Chandra is the only xray telescope, and with tweaks by scientists and engineers it is putting out excellent scientific data.
That is why it's so serious that NASA is threatening to shut down the observatory.
Without question, the unexpected end of Chandra would be heartbreaking for astronomers, and for astronomy. Scientists who use the Earth-orbiting spacecraft as their north star to elucidate the structures of black holes will face layoffs, and there is currently no other observatory capable of achieving the kind of X-ray resolutions Chandra has been obtaining since it reached its cozy spot around our planet in 1999. It is these resolutions, in fact, that have allowed those black hole scientists to study not just the voids themselves, but also many cosmic wanderers with the misfortune of treading too close.
Its nested mirrors smoothed down to the precision of a few atoms make Chandra sensitive enough to follow spaceborne signals back to their very faint sources, a sensitivity even the all-powerful James Webb Space Telescope doesn't have. That's because the JWST actually doesn't work with X-rays at all. Neither does the Hubble Space Telescope, nor the Euclid Space Telescope. In fact, there are actually not many observatories that look at X-rays in general.
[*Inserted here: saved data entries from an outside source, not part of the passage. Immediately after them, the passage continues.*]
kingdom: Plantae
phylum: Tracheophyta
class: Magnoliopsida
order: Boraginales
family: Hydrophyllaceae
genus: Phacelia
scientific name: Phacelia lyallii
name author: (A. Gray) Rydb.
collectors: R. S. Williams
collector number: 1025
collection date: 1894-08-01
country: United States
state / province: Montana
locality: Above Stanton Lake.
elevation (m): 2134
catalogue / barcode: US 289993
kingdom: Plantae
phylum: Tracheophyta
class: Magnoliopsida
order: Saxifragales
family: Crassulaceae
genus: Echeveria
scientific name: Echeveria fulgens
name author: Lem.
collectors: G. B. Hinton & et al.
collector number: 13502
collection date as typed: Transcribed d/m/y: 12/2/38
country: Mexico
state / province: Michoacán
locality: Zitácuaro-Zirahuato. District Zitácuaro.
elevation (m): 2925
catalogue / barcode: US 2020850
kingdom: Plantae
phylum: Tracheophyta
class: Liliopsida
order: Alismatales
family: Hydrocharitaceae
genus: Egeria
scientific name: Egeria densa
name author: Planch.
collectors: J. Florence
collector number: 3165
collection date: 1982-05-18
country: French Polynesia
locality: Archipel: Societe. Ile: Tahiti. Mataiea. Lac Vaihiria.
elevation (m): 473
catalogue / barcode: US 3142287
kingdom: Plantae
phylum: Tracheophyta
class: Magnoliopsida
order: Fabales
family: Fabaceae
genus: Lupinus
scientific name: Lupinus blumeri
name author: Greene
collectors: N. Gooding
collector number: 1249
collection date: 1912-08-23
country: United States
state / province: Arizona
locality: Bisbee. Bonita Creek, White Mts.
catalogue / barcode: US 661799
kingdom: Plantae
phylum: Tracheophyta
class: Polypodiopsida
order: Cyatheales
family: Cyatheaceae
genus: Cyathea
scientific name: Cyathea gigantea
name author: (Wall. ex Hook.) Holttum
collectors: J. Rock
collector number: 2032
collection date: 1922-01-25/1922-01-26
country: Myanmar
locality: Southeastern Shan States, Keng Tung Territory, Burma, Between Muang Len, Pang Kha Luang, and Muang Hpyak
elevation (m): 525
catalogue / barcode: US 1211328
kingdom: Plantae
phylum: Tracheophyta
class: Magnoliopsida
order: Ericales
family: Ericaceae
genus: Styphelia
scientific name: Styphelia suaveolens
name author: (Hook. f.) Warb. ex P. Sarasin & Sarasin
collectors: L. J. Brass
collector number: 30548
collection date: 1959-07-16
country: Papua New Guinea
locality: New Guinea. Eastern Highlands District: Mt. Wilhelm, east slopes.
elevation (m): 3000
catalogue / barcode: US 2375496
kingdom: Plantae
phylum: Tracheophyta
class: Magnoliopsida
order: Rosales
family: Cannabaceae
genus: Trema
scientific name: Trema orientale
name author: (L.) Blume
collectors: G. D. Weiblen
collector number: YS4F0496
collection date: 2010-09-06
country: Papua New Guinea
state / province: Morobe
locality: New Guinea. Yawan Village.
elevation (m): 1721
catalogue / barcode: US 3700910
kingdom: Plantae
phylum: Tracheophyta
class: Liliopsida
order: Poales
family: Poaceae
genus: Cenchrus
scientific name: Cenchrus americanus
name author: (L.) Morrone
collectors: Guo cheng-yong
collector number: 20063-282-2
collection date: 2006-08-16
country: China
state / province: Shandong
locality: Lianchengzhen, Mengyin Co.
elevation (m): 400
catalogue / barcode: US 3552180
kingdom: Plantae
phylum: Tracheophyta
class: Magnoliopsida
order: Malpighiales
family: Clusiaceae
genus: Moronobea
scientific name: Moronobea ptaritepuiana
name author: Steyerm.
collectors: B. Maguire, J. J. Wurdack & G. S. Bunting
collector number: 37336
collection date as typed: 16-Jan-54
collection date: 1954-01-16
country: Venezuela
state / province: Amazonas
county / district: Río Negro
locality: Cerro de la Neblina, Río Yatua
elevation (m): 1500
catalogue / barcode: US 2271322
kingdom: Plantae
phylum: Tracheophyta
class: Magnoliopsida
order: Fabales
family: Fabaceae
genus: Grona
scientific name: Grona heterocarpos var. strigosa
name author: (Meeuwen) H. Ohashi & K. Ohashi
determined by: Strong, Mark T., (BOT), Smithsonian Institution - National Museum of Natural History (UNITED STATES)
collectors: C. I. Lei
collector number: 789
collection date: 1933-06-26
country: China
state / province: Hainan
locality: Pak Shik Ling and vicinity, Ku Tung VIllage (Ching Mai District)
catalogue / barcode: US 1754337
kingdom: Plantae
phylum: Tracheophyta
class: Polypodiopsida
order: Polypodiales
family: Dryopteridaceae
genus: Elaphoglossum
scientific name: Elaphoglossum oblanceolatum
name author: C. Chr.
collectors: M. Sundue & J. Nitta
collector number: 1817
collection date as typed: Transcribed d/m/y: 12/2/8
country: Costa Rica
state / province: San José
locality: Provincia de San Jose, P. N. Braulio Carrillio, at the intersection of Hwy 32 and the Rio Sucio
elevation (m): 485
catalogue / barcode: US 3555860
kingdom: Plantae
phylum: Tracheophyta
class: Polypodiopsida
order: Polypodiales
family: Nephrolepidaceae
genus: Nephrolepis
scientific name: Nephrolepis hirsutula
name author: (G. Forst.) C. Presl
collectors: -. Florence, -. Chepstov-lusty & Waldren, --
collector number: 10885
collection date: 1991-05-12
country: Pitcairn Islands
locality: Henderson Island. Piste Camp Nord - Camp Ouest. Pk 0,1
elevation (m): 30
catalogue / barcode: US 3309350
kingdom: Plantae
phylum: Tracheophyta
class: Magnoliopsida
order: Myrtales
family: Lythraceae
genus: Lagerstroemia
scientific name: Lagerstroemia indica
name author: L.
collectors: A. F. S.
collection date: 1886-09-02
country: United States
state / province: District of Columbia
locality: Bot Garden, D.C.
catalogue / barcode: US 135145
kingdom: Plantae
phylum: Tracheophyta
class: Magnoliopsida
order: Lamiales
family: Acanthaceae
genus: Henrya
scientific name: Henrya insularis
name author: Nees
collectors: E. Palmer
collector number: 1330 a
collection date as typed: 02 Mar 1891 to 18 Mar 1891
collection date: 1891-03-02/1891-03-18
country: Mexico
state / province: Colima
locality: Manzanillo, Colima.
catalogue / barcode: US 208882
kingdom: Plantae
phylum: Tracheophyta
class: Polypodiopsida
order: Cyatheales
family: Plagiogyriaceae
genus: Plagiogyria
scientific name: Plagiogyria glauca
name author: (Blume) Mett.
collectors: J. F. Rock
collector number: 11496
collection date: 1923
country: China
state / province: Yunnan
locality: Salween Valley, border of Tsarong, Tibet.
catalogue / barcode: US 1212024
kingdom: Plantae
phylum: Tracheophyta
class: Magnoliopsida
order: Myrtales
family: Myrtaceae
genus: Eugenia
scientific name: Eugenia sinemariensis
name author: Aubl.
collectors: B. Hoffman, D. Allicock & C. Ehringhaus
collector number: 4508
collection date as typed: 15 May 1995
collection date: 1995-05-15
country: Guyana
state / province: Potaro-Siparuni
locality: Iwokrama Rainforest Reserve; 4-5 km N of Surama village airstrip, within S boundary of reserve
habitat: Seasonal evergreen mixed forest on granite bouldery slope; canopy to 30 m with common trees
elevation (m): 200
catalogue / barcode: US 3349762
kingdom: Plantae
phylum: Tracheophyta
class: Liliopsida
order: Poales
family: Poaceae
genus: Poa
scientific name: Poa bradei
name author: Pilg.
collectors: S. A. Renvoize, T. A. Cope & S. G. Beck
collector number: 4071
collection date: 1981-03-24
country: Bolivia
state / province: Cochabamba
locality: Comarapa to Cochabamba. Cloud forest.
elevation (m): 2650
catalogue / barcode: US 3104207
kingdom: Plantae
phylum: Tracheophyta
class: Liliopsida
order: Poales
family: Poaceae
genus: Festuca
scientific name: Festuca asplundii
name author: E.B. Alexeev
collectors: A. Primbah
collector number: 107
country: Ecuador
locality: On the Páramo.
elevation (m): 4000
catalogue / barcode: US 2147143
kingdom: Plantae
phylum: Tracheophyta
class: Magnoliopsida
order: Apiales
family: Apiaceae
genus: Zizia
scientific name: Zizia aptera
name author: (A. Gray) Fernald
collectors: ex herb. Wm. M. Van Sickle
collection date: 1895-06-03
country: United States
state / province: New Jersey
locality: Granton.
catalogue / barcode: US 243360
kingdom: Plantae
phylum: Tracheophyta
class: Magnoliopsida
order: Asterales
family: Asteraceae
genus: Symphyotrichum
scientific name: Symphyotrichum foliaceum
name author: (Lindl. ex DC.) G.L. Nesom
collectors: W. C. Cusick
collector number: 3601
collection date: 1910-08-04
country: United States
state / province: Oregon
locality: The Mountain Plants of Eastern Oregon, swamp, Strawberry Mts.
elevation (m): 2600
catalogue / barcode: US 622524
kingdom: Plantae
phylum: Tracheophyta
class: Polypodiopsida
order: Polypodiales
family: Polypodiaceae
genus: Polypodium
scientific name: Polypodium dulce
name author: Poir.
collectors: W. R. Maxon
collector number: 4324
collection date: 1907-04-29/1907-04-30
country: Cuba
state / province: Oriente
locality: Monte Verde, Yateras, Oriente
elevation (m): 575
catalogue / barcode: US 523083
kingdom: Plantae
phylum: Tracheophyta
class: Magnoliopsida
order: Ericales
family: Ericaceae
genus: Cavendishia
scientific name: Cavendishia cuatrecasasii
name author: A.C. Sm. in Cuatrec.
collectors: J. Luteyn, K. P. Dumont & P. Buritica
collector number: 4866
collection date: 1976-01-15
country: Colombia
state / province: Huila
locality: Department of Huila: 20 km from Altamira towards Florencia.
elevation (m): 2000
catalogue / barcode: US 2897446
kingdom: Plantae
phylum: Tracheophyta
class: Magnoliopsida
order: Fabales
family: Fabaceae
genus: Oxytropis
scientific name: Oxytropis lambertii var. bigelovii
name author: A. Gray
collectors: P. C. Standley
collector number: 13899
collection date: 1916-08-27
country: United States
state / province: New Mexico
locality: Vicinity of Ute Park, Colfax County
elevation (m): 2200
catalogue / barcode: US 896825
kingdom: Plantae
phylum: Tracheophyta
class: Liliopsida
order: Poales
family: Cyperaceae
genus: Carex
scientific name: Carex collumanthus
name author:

The space observatory can identify neutron stars in faraway galaxies that likely remain hidden to our other devices, and it can decode intricacies of stellar explosions so well it's easy to forget how incomprehensible a stellar explosion is to the human mind. Without Chandra, it'd be tough to achieve all of these things, maybe impossible, until someone makes a Chandra 2.0.
Yet, there isn't a plan to make a Chandra 2.0.